A section of my dissertation discusses the meaning of freak, and what exactly the term “freak” means. In the study, I relate the sideshow and freakshows of the past (and sometimes the present!) to exhibitions in museums.
Webster’s online dictionary defines “freak” as: “one that is markedly unusual or abnormal: as a person or animal having a physical oddity and appearing in a circus sideshow.”
Wikipedia says, “In current usage, the word “freak” is commonly used to refer to a person with something strikingly unusual about their appearance or behaviour… An older usage refers to the physically deformed, or having extraordinary diseases and conditions, such as sideshowperformers. This has fallen into disuse, except as a pejorative, and (among the performers of such shows) as jargon.”
To historian Robert Bogdan, “freak” may be a frame of mind, a set of practices that person employs, or a way of thinking about and presenting people. Sideshow U.S.A. by Rachel Adams defines freakishness as “a historically variable quality, derived less from particular physical attributes than the spectacle of the extraordinary body swathed in theatrical props.”
Rosemarie Garland-Thomson is a disability historian who analyzes disability and the freak show.
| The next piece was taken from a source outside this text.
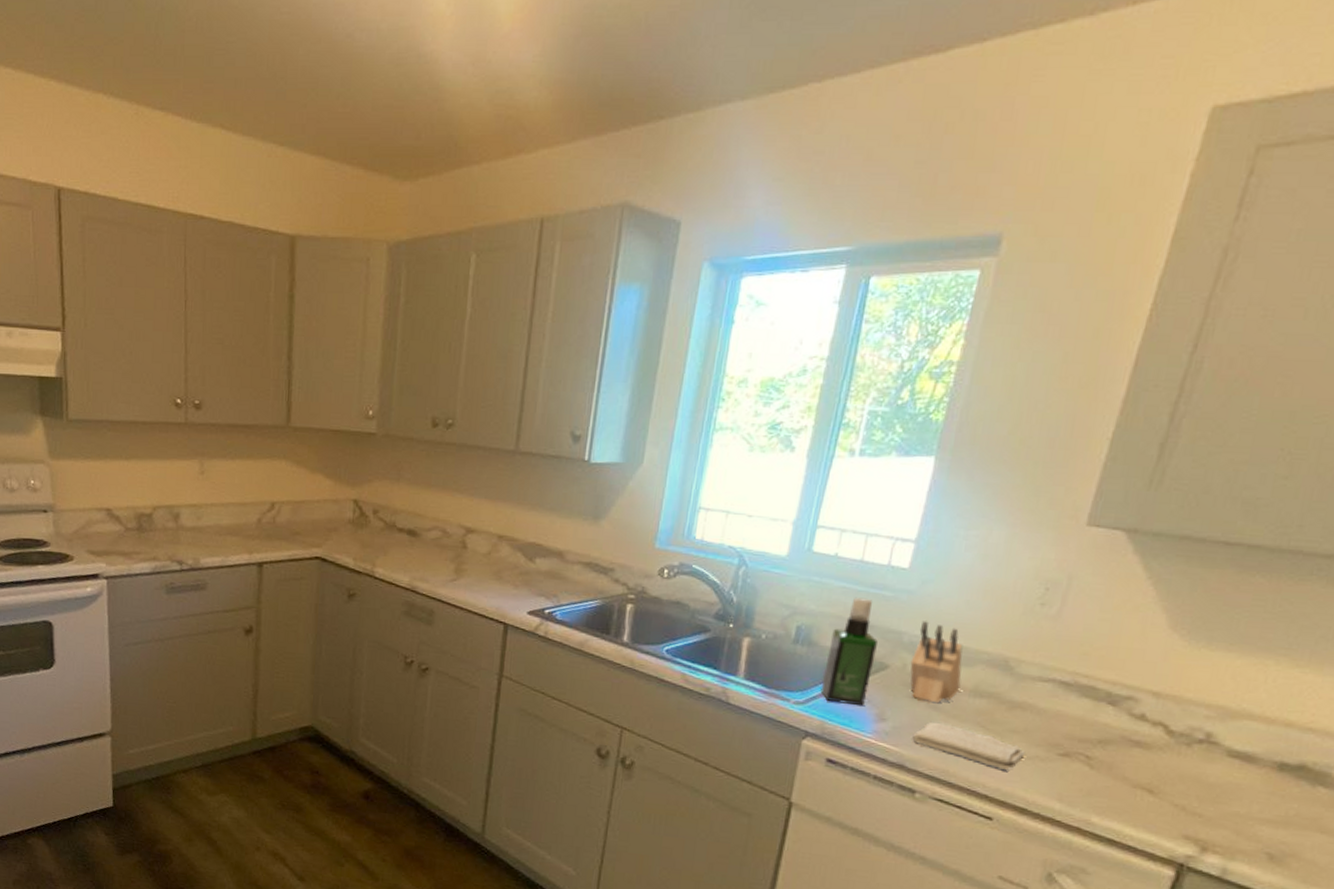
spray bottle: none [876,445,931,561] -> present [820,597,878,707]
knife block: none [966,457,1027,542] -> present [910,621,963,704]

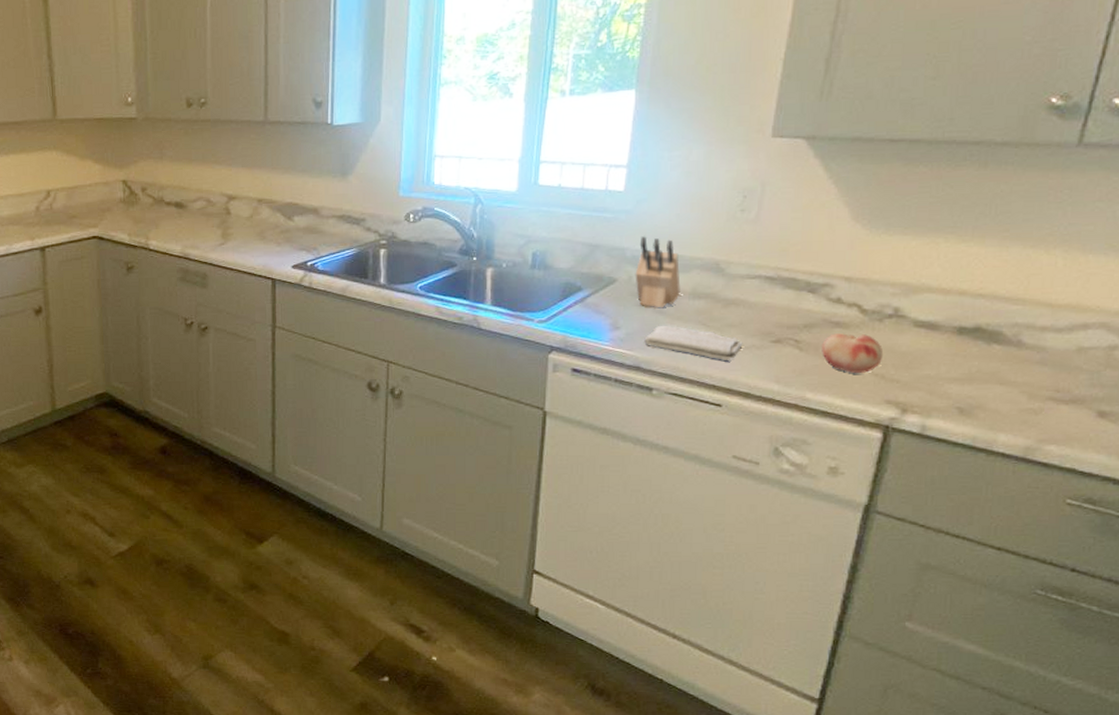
spray bottle: present [820,597,878,707] -> none [560,221,604,319]
fruit: none [1115,753,1188,802] -> present [822,333,884,373]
She says, “Freaks are above all products of perception: they are the consequences of a comparative relationship in which those who control the social discourse and the means of representation recruit the seeming truth of the body to claim the center for themselves and banish others to the margins.”
By labeling a person a freak, the sideshow takes away the humanity of the performer because he or she might not have the same physical characteristics of the “normal” person, and authorizing the paying customer to approach the person as an object of curiosity and entertainment. To reconcile the exploitation of people who were different as curiosities worthy of admission price, society had only to take away the humanity of those individuals.
The shift from “born different” to “self-made” freaks in sideshows and other displays is shown in the sideshows of Coney Island today, television shows and movies.
A promotional video for the new television program called Freakshow premiered on the American Movie Channel in the fall of 2012. The show follows the Venice Beach Freakshow performers in a reality show format. The promo features several individuals with physical disabilities. The main character, owner and performer Todd Ray, states in the promo, “freak is one of the most positive words I can think of; for us freak means normal.”
In addition to the live sideshows of Coney Island and Venice Beach and the new program Freakshow on the cable network AMC, many television programs take on the circus midway sideshow. As technologies and interests grow and change, perhaps this is simply the next evolution in the presentation of “the other” for entertainment at home.
Perhaps today society is more comfortable watching, asking questions, and gawking at the different people with disabilities or different proclivities than they would be in a public forum.
How do you define “freak”? How did sideshows and freakshows of the past influence exhibitions today?